General & Database Settings

  • similarity_threshold: A float between 0.0 and 1.0. In the t-SNE visualization, points with a similarity score above this threshold will be highlighted.
  • output_dir: The directory where reports will be saved (default is "reports").
  • database.intelligent_quantization: If true, enables optimizations to reduce the database size by storing numerical data in more efficient formats.

multiprocessing

Configure settings for parallel processing to speed up computations.

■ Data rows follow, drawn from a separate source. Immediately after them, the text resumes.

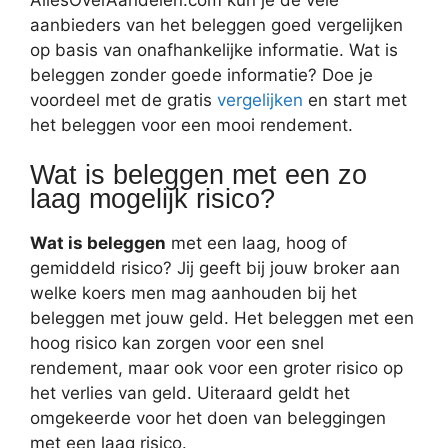
aanbieders van het beleggen goed vergelijken
op basis van onafhankelijke informatie. Wat is
beleggen zonder goede informatie? Doe je
voordeel met de gratis
vergelijken
en start met
het beleggen voor een mooi rendement.
Wat is beleggen met een zo
laag mogelijk risico?
Wat is beleggen
met een laag, hoog of
gemiddeld risico? Jij geeft bij jouw broker aan
welke koers men mag aanhouden bij het
beleggen met jouw geld. Het beleggen met een
hoog risico kan zorgen voor een snel
rendement, maar ook voor een groter risico op
het verlies van geld. Uiteraard geldt het
omgekeerde voor het doen van beleggingen
met een laag risico.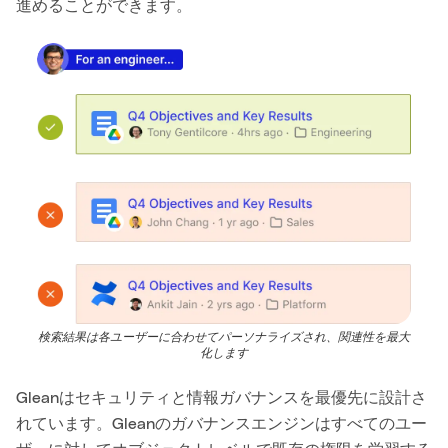
進めることができます。
検索結果は各ユーザーに合わせてパーソナライズされ、関連性を最大
化します
Gleanはセキュリティと情報ガバナンスを最優先に設計さ
れています。Gleanのガバナンスエンジンはすべてのユー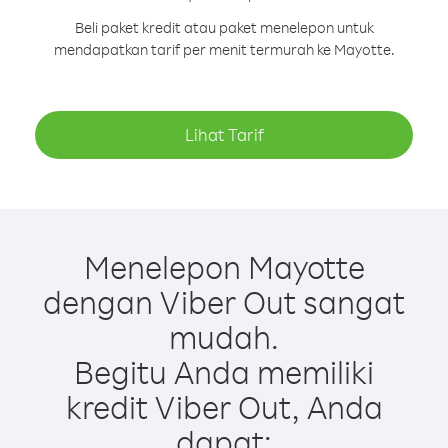
Beli paket kredit atau paket menelepon untuk
mendapatkan tarif per menit termurah ke Mayotte.
Lihat Tarif
Menelepon Mayotte
dengan Viber Out sangat
mudah.
Begitu Anda memiliki
kredit Viber Out, Anda
dapat: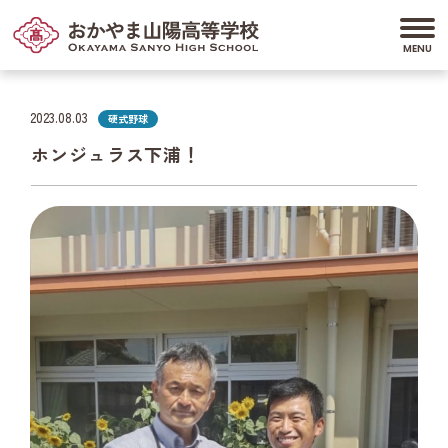
2023.08.03
硬式野球
ホンジュラス下浦！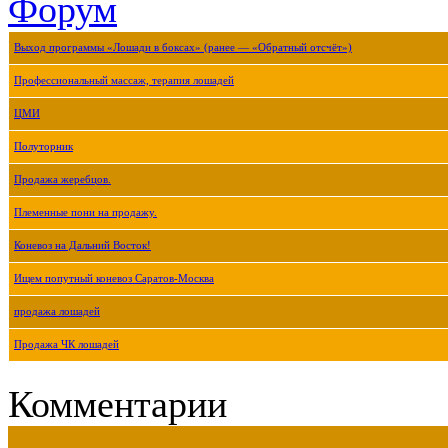
Форум
Выход программы «Лошади в боксах» (ранее — «Обратный отсчёт»)
Профессиональный массаж, терапия лошадей
ЦМИ
Полуторник
Продажа жеребцов.
Племенные пони на продажу.
Коневоз на Дальний Восток!
Ищем попутный коневоз Саратов-Москва
продажа лошадей
Продажа ЧК лошадей
Комментарии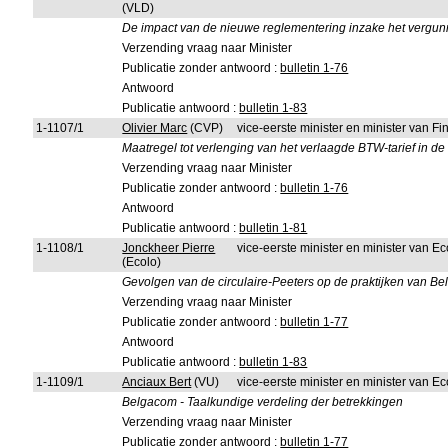
(VLD)
De impact van de nieuwe reglementering inzake het vergun
Verzending vraag naar Minister
Publicatie zonder antwoord :
bulletin 1-76
Antwoord
Publicatie antwoord :
bulletin 1-83
1-1107/1
Olivier Marc
(CVP)
vice-eerste minister en minister van 
Maatregel tot verlenging van het verlaagde BTW-tarief in d
Verzending vraag naar Minister
Publicatie zonder antwoord :
bulletin 1-76
Antwoord
Publicatie antwoord :
bulletin 1-81
1-1108/1
Jonckheer Pierre
vice-eerste minister en minister van 
(Ecolo)
Gevolgen van de circulaire-Peeters op de praktijken van Be
Verzending vraag naar Minister
Publicatie zonder antwoord :
bulletin 1-77
Antwoord
Publicatie antwoord :
bulletin 1-83
1-1109/1
Anciaux Bert
(VU)
vice-eerste minister en minister van 
Belgacom - Taalkundige verdeling der betrekkingen
Verzending vraag naar Minister
Publicatie zonder antwoord :
bulletin 1-77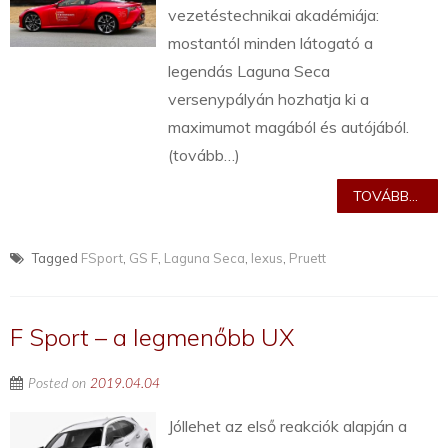
vezetéstechnikai akadémiája:
mostantól minden látogató a
legendás Laguna Seca
versenypályán hozhatja ki a
maximumot magából és autójából.
(tovább…)
TOVÁBB...
Tagged
FSport
,
GS F
,
Laguna Seca
,
lexus
,
Pruett
F Sport – a legmenőbb UX
Posted on
2019.04.04
Jóllehet az első reakciók alapján a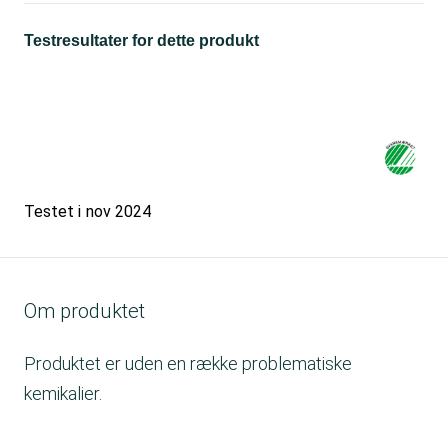
Testresultater for dette produkt
Testet i
nov 2024
Om produktet
Produktet er uden en række problematiske
kemikalier.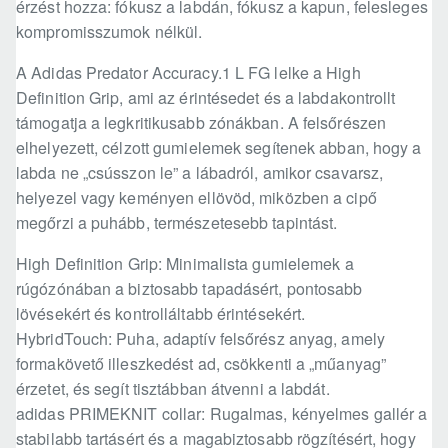
érzést hozza: fókusz a labdán, fókusz a kapun, felesleges
kompromisszumok nélkül.
A Adidas Predator Accuracy.1 L FG lelke a High
Definition Grip, ami az érintésedet és a labdakontrollt
támogatja a legkritikusabb zónákban. A felsőrészen
elhelyezett, célzott gumielemek segítenek abban, hogy a
labda ne „csússzon le” a lábadról, amikor csavarsz,
helyezel vagy keményen ellövöd, miközben a cipő
megőrzi a puhább, természetesebb tapintást.
High Definition Grip: Minimalista gumielemek a
rúgózónában a biztosabb tapadásért, pontosabb
lövésekért és kontrolláltabb érintésekért.
HybridTouch: Puha, adaptív felsőrész anyag, amely
formakövető illeszkedést ad, csökkenti a „műanyag”
érzetet, és segít tisztábban átvenni a labdát.
adidas PRIMEKNIT collar: Rugalmas, kényelmes gallér a
stabilabb tartásért és a magabiztosabb rögzítésért, hogy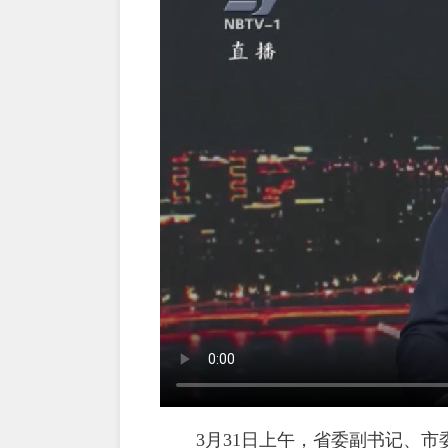
3月31日上午，省委副书记、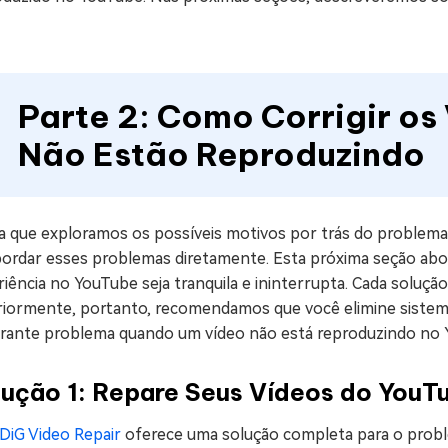
Parte 2: Como Corrigir o
Não Estão Reproduzindo
a que exploramos os possíveis motivos por trás do problema
ordar esses problemas diretamente. Esta próxima seção abord
iência no YouTube seja tranquila e ininterrupta. Cada soluçã
riormente, portanto, recomendamos que você elimine sistema
trante problema quando um vídeo não está reproduzindo no 
lução 1: Repare Seus Vídeos do YouT
DiG Video Repair
oferece uma solução completa para o probl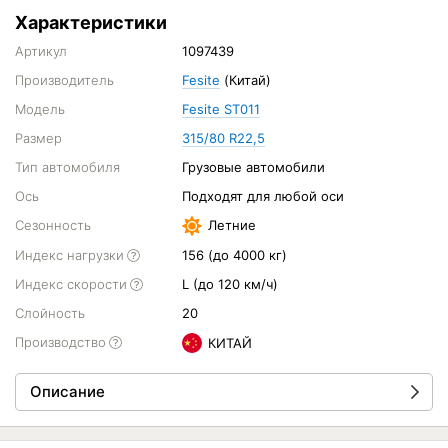
Характеристики
Артикул
1097439
Производитель
Fesite
(Китай)
Модель
Fesite ST011
Размер
315/80 R22,5
Тип автомобиля
Грузовые автомобили
Ось
Подходят для любой оси
Сезонность
Летние
Индекс нагрузки
156 (до 4000 кг)
Индекс скорости
L (до 120 км/ч)
Слойность
20
Производство
КИТАЙ
Описание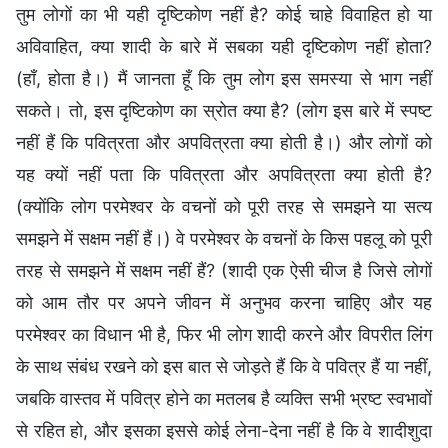
तुम लोगों का भी यही दृष्टिकोण नहीं है? कोई चाहे विवाहित हो या
अविवाहित, क्या शादी के बारे में सबका यही दृष्टिकोण नहीं होता?
(हाँ, होता है।) मैं जानता हूँ कि तुम लोग इस समस्या से भाग नहीं
सकते। तो, इस दृष्टिकोण का स्रोत क्या है? (लोग इस बारे में स्पष्ट
नहीं हैं कि पवित्रता और अपवित्रता क्या होती है।) और लोगों को
यह क्यों नहीं पता कि पवित्रता और अपवित्रता क्या होती है?
(क्योंकि लोग परमेश्वर के वचनों को पूरी तरह से समझने या सत्य
समझने में सक्षम नहीं हैं।) वे परमेश्वर के वचनों के किस पहलू को पूरी
तरह से समझने में सक्षम नहीं हैं? (शादी एक ऐसी चीज है जिसे लोगों
को आम तौर पर अपने जीवन में अनुभव करना चाहिए और यह
परमेश्वर का विधान भी है, फिर भी लोग शादी करने और विपरीत लिंग
के साथ संबंध रखने को इस बात से जोड़ते हैं कि वे पवित्र हैं या नहीं,
जबकि वास्तव में पवित्र होने का मतलब है व्यक्ति सभी भ्रष्ट स्वभावों
से रहित हो, और इसका इससे कोई लेना-देना नहीं है कि वे शादीशुदा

  • max_workers_api / max_workers_local: The number of parallel workers for API-based and local models.
  • embedding_batch_size_api / embedding_batch_size_local: The number of texts to process in a single batch for embedding generation.

Key Features

  • Smart Grid Search: Intelligently optimizes parameter combinations by avoiding redundant calculations for chunking strategies that don't use chunk_size/overlap parameters (like nltk and spacy). This can reduce grid search time by up to 40%.
  • Broad Model Support: Interfaces with multiple embedding providers, including local models (Hugging Face, FastEmbed, SentenceTransformers) and API-based services.
  • Versatile Chunking: Implements various chunking methods:
    • Parameter-sensitive: langchain, raw, semchunk (use chunk_size and chunk_overlap)
    • Parameter-insensitive: nltk, spacy (sentence-based, ignore chunk parameters)
  • Multiple Similarity Metrics: Supports cosine, euclidean, manhattan, dot_product, and chebyshev.
  • Focused Evaluation Metrics: Uses silhouette score with intra/inter-cluster distance decomposition and embedding computation time tracking for efficient quality assessment.
  • Resumable & Cached: Caches embeddings and t-SNE results in a SQLite database to accelerate subsequent runs and allows resuming interrupted workflows seamlessly.
  • Robust Database Management: Uses SQLAlchemy ORM for reliable, efficient, and structured data storage in SQLite.
  • Intelligent Database Quantization: Automatically reduces database size by storing numerical data (like embeddings and similarities) in more efficient formats (e.g., float16).
  • Rich Reporting: Produces detailed comparison charts, CSV exports, and a standalone interactive web interface (single HTML file) with heatmaps and t-SNE visualizations. No external server or complex setup required to view results.

License

This project is licensed under the MIT License. See the LICENSE file for details.